NuRisk: A Visual Question Answering Dataset for Agent-Level Risk Assessment in Autonomous Driving

TL;DR

NuRisk addresses the need for quantitative, agent-level spatio-temporal risk reasoning in autonomous driving by providing a BEV-sequence Visual Question Answering dataset sourced from nuScenes, Waymo, and CommonRoad. The authors benchmark pre-trained Vision-Language Models, reveal substantial gaps in spatio-temporal risk reasoning, and show that physics-enhanced inputs significantly improve performance. A parameter-efficient LoRA-based fine-tuning of a 7B VLM agent (Qwen2.5-VL-7B-Instruct) yields 41.1% accuracy, MAE 1.01, and 10.2 s latency, outperforming proprietary baselines and demonstrating explicit causal spatio-temporal reasoning. NuRisk thus establishes a critical benchmark and a practical training pathway toward robust, real-time risk reasoning for autonomous driving systems.

Abstract

Understanding risk in autonomous driving requires not only perception and prediction, but also high-level reasoning about agent behavior and context. Current Vision Language Models (VLMs)-based methods primarily ground agents in static images and provide qualitative judgments, lacking the spatio-temporal reasoning needed to capture how risks evolve over time. To address this gap, we propose NuRisk, a comprehensive Visual Question Answering (VQA) dataset comprising 2,900 scenarios and 1.1 million agent-level samples, built on real-world data from nuScenes and Waymo, supplemented with safety-critical scenarios from the CommonRoad simulator. The dataset provides Bird-Eye-View (BEV) based sequential images with quantitative, agent-level risk annotations, enabling spatio-temporal reasoning.

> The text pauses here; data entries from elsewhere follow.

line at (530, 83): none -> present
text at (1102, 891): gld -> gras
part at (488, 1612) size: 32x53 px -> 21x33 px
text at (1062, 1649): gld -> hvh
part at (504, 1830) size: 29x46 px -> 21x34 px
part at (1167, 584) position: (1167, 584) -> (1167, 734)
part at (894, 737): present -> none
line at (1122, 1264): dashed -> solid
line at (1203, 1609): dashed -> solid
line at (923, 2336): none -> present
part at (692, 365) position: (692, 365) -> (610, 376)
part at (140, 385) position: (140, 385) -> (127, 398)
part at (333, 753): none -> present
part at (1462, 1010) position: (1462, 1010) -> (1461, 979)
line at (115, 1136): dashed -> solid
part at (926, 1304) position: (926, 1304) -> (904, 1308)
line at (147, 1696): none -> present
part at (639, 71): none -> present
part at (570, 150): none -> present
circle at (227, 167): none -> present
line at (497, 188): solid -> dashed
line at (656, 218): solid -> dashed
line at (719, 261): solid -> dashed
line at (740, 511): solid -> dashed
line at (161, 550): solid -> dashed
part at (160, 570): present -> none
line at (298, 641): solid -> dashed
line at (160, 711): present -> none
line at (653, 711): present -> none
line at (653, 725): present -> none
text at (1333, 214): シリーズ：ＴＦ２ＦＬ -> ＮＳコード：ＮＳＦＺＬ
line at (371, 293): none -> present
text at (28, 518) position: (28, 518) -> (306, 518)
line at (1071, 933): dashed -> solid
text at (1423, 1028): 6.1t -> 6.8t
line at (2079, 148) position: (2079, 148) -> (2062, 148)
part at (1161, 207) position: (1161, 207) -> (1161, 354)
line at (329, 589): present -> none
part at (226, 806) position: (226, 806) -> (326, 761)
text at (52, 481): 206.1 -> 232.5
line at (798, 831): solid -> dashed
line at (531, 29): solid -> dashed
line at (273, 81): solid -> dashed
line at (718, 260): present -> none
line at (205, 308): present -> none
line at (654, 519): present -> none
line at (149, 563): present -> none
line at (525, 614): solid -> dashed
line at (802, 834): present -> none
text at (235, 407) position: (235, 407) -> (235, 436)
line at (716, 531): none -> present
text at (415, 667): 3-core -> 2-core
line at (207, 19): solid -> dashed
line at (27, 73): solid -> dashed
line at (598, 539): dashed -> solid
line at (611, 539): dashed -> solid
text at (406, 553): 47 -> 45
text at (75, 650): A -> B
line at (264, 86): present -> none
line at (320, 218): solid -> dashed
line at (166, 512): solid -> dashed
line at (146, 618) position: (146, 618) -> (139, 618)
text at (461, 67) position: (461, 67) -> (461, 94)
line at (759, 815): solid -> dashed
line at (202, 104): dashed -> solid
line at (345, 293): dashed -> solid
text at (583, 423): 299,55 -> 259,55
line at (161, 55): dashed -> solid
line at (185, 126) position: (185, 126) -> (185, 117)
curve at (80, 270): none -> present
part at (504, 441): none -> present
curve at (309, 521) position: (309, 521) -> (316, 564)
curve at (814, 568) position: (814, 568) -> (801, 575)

We benchmark well-known VLMs across different prompting techniques and find that they fail to perform explicit spatio-temporal reasoning, resulting in a peak accuracy of 33% at high latency. To address these shortcomings, our fine-tuned 7B VLM agent improves accuracy to 41% and reduces latency by 75%, demonstrating explicit spatio-temporal reasoning capabilities that proprietary models lacked. While this represents a significant step forward, the modest accuracy underscores the profound challenge of the task, establishing NuRisk as a critical benchmark for advancing spatio-temporal reasoning in autonomous driving.

Figures (5)

• Figure 1: Overview of NuRisk: Existing VLM-based risk assessment is typically limited to (i) image-plane grounding and (ii) qualitative assessment. NuRisk introduces an agent-level quantitative dataset that enables (iii) spatial–temporal quantitative assessment for risk reasoning.
• Figure 2: Framework of NuRisk. Multi-modal inputs are processed into BEV scenes and risk metrics to enable conversation-based VQA with chain-of-thought reasoning, supporting risk evaluation, benchmarking, fine-tuning, and safety-critical scenario analysis.
• Figure 3: Dataset statistics and risk distribution of NuRisk. (a) Sunburst diagram showing scenario composition across data sources (NuScenes, Waymo, CommonRoad), categorized by minimum agent risk levels and agent types. (b) Histogram of agent-level risk score distribution (0--5) in the final VQA dataset, with source-wise breakdown and overall percentages.
• Figure 4: NuRisk VLM Agent Fine-tuning Architecture.
• Figure 5: Performance comparison between the best proprietary and our two fine-tuned NuRisk VLM Agent configurations, with the inverse scale of the response time and MAE to make it more interpretable.